EXERCISE: Your task is to retype, word for word, the lines from the start of the data through the line holding "një marrëveshjeje tregtare". Do not include the pictures.

INPUT MATERIAL:
- - - - - - -
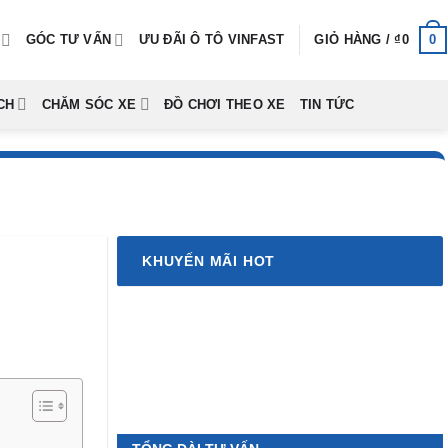
0
GÓC TƯ VẤN
ƯU ĐÃI Ô TÔ VINFAST
GIỎ HÀNG /
₫
0
CH
CHĂM SÓC XE
ĐỒ CHƠI THEO XE
TIN TỨC
KHUYẾN MÃI HOT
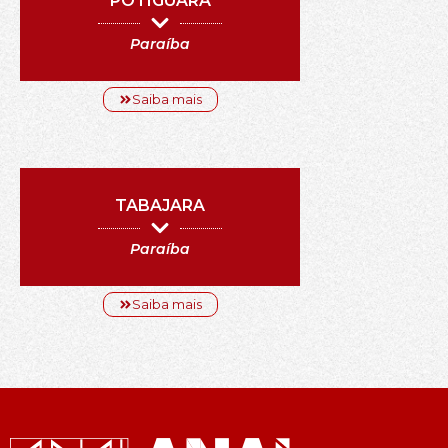
POTIGUARA
Paraíba
Saiba mais
TABAJARA
Paraíba
Saiba mais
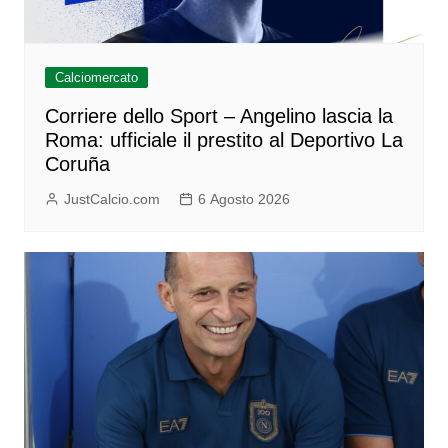
Calciomercato
Corriere dello Sport – Angelino lascia la
Roma: ufficiale il prestito al Deportivo La
Coruña
JustCalcio.com
6 Agosto 2026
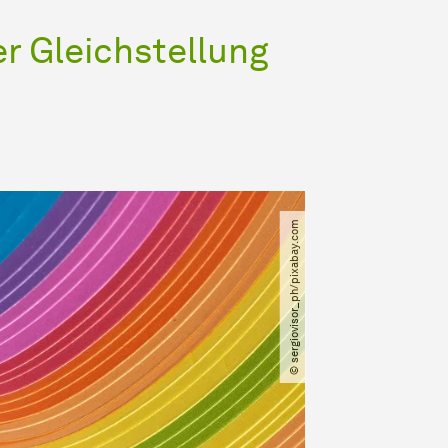
er Gleichstellung
© sergiovisor_ph​/​pixabay.com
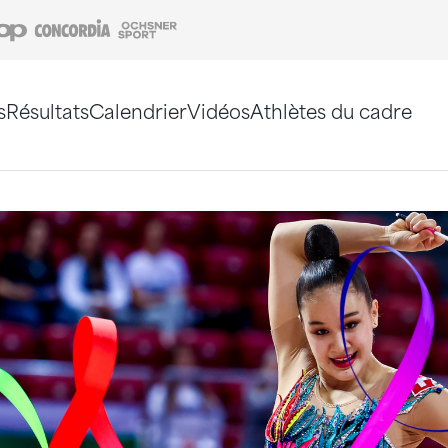
Coop
Concordia
Ochsner Sport
s
Résultats
Calendrier
Vidéos
Athlètes du cadre
e. Vous pouvez également utiliser le plan du site 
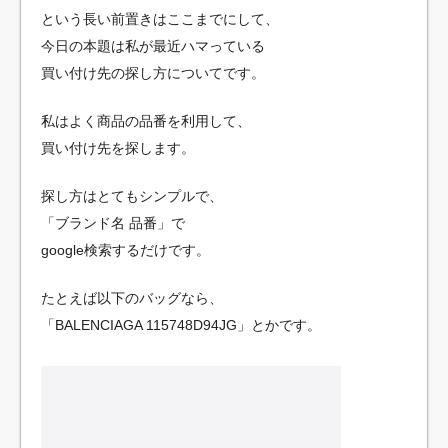
という長い前置きはここまでにして、
今日の本題は私が最近ハマっている
買い付け先の探し方についてです。
私はよく商品の品番を利用して、
買い付け先を探します。
探し方はとてもシンプルで、
「ブランド名 品番」で
google検索するだけです。
たとえば以下のバッグなら、
「BALENCIAGA 115748D94JG」とかです。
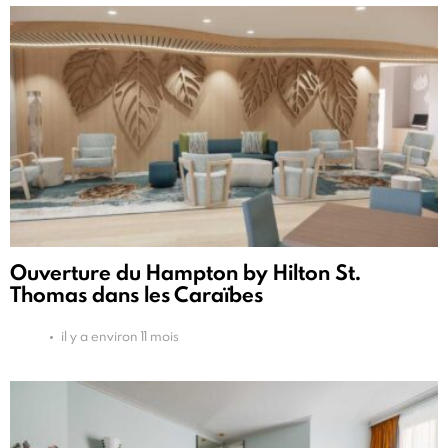
Ouverture du Hampton by Hilton St.
Thomas dans les Caraïbes
il y a environ 11 mois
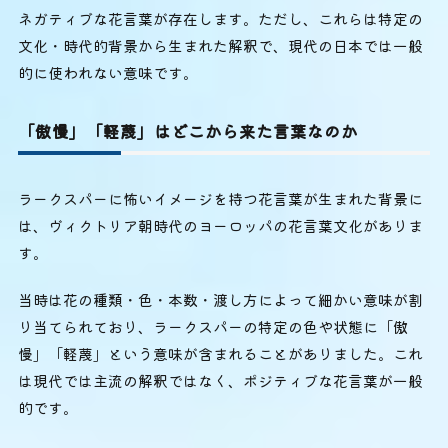
ネガティブな花言葉が存在します。ただし、これらは特定の
文化・時代的背景から生まれた解釈で、現代の日本では一般
的に使われない意味です。
「傲慢」「軽蔑」はどこから来た言葉なのか
ラークスパーに怖いイメージを持つ花言葉が生まれた背景に
は、ヴィクトリア朝時代のヨーロッパの花言葉文化がありま
す。
当時は花の種類・色・本数・渡し方によって細かい意味が割
り当てられており、ラークスパーの特定の色や状態に「傲
慢」「軽蔑」という意味が含まれることがありました。これ
は現代では主流の解釈ではなく、ポジティブな花言葉が一般
的です。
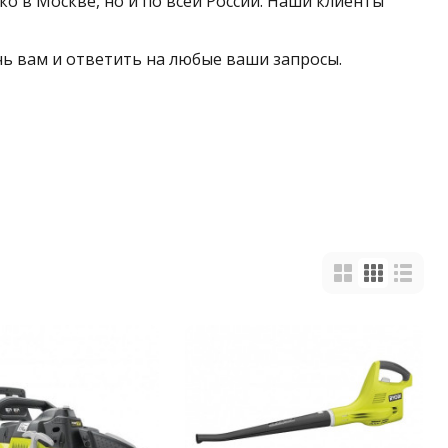
о в Москве, но и по всей России. Наши клиенты
очь вам и ответить на любые ваши запросы.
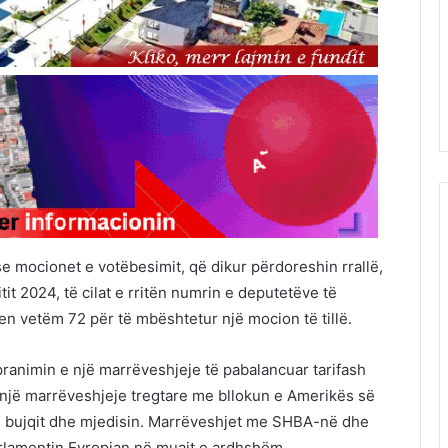
e mocionet e votëbesimit, që dikur përdoreshin rrallë,
itit 2024, të cilat e rritën numrin e deputetëve të
ten vetëm 72 për të mbështetur një mocion të tillë.
pranimin e një marrëveshjeje të pabalancuar tarifash
një marrëveshjeje tregtare me bllokun e Amerikës së
on bujqit dhe mjedisin. Marrëveshjet me SHBA-në dhe
rlamentin Evropian në muajt e ardhshëm.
- - - - - - -
EXERCISE SOLUTION:
0
GÓC TƯ VẤN
ƯU ĐÃI Ô TÔ VINFAST
GIỎ HÀNG /
₫
0
CH
CHĂM SÓC XE
ĐỒ CHƠI THEO XE
TIN TỨC
KHUYẾN MÃI HOT
POTIGUARA
Paraíba
Saiba mais
TABAJARA
Paraíba
Saiba mais
Calciomercato
Corriere dello Sport – Angelino lascia la
Roma: ufficiale il prestito al Deportivo La
Coruña
JustCalcio.com
6 Agosto 2026
er Gleichstellung
© sergiovisor_ph​/​pixabay.com
Coop
Concordia
Ochsner Sport
s
Résultats
Calendrier
Vidéos
Athlètes du cadre
e. Vous pouvez également utiliser le plan du site 
という長い前置きはここまでにして、
今日の本題は私が最近ハマっている
買い付け先の探し方についてです。
私はよく商品の品番を利用して、
買い付け先を探します。
探し方はとてもシンプルで、
「ブランド名 品番」で
google検索するだけです。
たとえば以下のバッグなら、
「BALENCIAGA 115748D94JG」とかです。
Ouverture du Hampton by Hilton St.
Thomas dans les Caraïbes
il y a environ 11 mois
ネガティブな花言葉が存在します。ただし、これらは特定の
文化・時代的背景から生まれた解釈で、現代の日本では一般
的に使われない意味です。
「傲慢」「軽蔑」はどこから来た言葉なのか
ラークスパーに怖いイメージを持つ花言葉が生まれた背景に
は、ヴィクトリア朝時代のヨーロッパの花言葉文化がありま
す。
当時は花の種類・色・本数・渡し方によって細かい意味が割
り当てられており、ラークスパーの特定の色や状態に「傲
慢」「軽蔑」という意味が含まれることがありました。これ
は現代では主流の解釈ではなく、ポジティブな花言葉が一般
的です。
о в Москве, но и по всей России. Наши клиенты
очь вам и ответить на любые ваши запросы.
e mocionet e votëbesimit, që dikur përdoreshin rrallë,
itit 2024, të cilat e rritën numrin e deputetëve të
ten vetëm 72 për të mbështetur një mocion të tillë.
pranimin e një marrëveshjeje të pabalancuar tarifash
një marrëveshjeje tregtare me bllokun e Amerikës së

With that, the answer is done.